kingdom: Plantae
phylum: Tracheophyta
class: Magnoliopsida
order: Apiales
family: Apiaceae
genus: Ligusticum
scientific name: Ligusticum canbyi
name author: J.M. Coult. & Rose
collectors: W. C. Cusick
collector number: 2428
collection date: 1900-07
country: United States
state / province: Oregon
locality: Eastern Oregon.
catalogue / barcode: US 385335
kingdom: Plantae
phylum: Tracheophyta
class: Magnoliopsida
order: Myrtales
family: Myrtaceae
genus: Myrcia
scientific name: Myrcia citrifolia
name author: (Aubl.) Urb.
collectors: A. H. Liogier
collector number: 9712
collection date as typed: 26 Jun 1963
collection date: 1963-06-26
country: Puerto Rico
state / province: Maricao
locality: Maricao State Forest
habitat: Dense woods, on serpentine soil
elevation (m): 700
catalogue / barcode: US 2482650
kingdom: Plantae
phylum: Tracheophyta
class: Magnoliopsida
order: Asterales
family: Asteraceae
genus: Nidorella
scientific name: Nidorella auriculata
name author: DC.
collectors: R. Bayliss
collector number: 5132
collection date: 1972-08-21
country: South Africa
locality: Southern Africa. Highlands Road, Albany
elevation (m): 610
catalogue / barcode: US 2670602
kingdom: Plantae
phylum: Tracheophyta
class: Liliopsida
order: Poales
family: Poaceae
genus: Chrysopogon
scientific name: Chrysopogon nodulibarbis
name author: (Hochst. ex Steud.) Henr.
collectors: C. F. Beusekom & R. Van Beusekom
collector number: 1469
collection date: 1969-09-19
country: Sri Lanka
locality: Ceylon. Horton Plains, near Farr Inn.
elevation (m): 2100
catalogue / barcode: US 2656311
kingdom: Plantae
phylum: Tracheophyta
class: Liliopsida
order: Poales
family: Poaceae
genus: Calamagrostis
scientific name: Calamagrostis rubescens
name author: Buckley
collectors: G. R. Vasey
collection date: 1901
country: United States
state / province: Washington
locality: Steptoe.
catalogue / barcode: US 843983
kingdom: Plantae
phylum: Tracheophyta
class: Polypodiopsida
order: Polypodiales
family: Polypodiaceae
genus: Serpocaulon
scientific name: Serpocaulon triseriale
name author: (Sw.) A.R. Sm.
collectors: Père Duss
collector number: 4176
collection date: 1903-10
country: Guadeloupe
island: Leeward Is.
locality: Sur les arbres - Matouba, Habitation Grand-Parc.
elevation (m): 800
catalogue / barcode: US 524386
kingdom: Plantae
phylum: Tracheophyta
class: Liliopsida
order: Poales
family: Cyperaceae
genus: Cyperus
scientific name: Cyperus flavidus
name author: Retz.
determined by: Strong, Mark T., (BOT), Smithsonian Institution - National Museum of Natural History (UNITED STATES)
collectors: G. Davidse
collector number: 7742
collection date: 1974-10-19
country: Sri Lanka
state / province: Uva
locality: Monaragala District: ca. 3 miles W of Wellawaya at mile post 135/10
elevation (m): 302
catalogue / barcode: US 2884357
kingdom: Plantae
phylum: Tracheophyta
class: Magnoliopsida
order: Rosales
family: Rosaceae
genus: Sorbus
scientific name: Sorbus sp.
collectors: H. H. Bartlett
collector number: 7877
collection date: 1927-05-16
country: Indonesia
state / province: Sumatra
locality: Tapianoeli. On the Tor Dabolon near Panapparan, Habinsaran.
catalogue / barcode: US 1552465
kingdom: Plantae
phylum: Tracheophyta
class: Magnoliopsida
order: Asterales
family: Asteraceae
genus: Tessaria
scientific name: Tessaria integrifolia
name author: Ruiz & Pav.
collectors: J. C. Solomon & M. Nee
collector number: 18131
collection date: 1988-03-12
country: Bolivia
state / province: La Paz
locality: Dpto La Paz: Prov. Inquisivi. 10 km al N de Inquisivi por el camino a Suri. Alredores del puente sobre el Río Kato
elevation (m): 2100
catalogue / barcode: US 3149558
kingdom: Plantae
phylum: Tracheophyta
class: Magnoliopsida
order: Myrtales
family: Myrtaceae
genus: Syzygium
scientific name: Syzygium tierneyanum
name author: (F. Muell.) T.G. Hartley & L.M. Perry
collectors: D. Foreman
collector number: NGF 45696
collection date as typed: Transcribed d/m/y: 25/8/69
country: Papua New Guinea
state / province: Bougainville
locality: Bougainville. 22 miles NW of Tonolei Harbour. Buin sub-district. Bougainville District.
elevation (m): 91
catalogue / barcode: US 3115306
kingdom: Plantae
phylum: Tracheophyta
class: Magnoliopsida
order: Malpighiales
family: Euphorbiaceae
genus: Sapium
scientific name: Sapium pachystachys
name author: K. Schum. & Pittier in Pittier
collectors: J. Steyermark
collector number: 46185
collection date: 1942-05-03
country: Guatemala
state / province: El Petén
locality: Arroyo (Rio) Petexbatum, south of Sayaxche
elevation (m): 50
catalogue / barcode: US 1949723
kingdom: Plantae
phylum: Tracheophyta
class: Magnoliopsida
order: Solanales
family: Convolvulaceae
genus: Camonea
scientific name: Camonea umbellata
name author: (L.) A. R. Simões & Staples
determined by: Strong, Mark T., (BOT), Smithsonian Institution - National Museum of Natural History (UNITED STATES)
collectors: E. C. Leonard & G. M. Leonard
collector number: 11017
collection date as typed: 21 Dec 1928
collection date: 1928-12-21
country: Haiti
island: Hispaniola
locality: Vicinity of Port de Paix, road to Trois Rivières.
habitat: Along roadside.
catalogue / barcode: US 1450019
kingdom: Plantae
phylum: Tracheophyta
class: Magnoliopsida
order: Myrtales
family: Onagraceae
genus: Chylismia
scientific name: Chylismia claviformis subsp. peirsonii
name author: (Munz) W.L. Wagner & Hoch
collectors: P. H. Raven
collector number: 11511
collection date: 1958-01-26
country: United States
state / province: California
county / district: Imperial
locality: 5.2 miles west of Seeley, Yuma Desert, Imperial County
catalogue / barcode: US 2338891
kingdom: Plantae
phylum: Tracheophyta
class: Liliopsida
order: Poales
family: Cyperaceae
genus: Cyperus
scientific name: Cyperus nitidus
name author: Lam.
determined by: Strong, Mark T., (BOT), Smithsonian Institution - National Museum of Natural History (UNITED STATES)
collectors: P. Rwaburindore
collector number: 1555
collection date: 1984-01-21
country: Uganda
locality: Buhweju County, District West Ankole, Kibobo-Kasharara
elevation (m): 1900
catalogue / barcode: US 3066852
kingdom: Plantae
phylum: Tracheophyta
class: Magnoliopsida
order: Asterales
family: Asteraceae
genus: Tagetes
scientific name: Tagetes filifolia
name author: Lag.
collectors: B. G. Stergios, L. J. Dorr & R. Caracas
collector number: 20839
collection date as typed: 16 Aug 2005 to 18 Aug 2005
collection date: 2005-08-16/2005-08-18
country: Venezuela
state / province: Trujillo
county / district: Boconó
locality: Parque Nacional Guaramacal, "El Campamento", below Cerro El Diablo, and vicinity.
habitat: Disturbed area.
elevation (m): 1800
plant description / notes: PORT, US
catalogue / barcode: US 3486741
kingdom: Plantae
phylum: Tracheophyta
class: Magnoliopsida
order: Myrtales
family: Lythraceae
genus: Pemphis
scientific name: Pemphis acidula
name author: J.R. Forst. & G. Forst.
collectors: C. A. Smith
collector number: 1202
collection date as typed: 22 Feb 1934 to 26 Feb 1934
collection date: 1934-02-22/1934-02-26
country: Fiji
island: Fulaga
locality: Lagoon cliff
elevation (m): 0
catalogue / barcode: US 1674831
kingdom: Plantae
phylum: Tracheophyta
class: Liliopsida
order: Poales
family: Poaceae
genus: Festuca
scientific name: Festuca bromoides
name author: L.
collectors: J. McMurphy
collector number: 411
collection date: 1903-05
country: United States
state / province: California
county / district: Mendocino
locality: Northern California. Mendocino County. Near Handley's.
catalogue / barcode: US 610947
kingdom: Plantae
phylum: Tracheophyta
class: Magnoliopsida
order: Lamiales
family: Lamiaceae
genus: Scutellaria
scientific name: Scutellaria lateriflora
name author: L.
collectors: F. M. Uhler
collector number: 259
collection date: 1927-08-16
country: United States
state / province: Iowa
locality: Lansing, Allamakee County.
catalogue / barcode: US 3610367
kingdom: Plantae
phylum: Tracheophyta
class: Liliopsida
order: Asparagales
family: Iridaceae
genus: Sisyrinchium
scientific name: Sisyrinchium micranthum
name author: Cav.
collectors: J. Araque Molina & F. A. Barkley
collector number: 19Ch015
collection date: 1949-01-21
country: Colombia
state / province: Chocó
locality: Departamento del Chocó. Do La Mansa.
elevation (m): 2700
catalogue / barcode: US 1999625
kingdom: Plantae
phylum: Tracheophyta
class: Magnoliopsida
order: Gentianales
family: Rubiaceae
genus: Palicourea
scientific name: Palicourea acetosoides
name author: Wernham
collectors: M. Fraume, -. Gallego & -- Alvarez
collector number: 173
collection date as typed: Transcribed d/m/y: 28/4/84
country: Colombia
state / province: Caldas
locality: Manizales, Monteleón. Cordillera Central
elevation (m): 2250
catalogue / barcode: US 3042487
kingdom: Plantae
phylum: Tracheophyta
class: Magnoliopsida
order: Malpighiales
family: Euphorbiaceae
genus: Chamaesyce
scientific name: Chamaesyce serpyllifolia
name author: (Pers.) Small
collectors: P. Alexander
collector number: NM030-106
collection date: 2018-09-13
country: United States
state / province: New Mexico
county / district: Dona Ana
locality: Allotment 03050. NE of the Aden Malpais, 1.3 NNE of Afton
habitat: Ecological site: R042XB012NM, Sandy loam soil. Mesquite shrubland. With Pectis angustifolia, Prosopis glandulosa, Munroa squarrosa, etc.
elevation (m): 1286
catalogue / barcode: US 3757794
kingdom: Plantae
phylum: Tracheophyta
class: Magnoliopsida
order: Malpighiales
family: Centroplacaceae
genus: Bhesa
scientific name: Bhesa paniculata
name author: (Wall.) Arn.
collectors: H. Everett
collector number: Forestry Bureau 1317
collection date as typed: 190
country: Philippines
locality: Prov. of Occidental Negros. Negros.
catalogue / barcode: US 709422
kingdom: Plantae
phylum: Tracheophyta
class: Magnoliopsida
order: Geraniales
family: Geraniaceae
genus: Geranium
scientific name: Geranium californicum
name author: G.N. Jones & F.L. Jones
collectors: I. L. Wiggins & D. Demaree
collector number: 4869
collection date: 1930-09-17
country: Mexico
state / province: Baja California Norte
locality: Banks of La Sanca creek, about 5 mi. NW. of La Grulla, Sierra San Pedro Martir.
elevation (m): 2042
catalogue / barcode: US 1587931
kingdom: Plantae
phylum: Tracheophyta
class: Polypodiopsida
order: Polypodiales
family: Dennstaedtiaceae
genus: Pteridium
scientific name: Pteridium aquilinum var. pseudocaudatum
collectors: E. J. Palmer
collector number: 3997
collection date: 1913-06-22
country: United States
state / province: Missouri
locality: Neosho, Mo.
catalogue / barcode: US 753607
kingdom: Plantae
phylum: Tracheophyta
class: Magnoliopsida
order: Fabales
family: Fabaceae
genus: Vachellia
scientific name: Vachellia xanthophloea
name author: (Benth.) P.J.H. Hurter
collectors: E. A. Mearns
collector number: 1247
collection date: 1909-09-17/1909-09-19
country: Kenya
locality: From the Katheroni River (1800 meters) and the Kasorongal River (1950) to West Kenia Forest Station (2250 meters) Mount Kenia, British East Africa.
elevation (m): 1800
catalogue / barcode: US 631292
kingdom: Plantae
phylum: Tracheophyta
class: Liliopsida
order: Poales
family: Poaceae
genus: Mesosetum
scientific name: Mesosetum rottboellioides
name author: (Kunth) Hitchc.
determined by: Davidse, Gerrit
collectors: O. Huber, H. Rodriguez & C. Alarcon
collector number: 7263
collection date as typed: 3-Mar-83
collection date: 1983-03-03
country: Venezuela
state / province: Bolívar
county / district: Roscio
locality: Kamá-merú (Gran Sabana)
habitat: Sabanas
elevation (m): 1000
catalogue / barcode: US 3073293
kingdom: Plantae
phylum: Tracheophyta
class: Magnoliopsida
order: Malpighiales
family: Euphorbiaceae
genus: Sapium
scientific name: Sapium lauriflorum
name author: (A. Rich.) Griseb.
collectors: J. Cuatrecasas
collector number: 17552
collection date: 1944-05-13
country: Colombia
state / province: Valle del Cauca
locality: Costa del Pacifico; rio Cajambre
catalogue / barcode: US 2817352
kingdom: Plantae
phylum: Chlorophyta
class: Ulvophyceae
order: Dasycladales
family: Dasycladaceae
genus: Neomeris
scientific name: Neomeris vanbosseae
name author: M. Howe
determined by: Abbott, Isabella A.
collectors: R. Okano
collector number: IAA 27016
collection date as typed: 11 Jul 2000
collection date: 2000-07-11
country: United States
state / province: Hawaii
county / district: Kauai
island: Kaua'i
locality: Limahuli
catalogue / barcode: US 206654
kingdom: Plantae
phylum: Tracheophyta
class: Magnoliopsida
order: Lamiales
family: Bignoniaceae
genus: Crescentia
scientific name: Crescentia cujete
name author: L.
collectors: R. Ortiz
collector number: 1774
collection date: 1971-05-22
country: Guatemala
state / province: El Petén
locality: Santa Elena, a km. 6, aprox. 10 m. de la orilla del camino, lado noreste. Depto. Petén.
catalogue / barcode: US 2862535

### REQUIRED TASK:
Copy out the part of the listing that opens with the line containing "genus: Camonea" and closes with the line containing "genus: Chylismia", both of those lines included, reproducing each line without any change.

### FINISHED TASK:
genus: Camonea
scientific name: Camonea umbellata
name author: (L.) A. R. Simões & Staples
determined by: Strong, Mark T., (BOT), Smithsonian Institution - National Museum of Natural History (UNITED STATES)
collectors: E. C. Leonard & G. M. Leonard
collector number: 11017
collection date as typed: 21 Dec 1928
collection date: 1928-12-21
country: Haiti
island: Hispaniola
locality: Vicinity of Port de Paix, road to Trois Rivières.
habitat: Along roadside.
catalogue / barcode: US 1450019
kingdom: Plantae
phylum: Tracheophyta
class: Magnoliopsida
order: Myrtales
family: Onagraceae
genus: Chylismia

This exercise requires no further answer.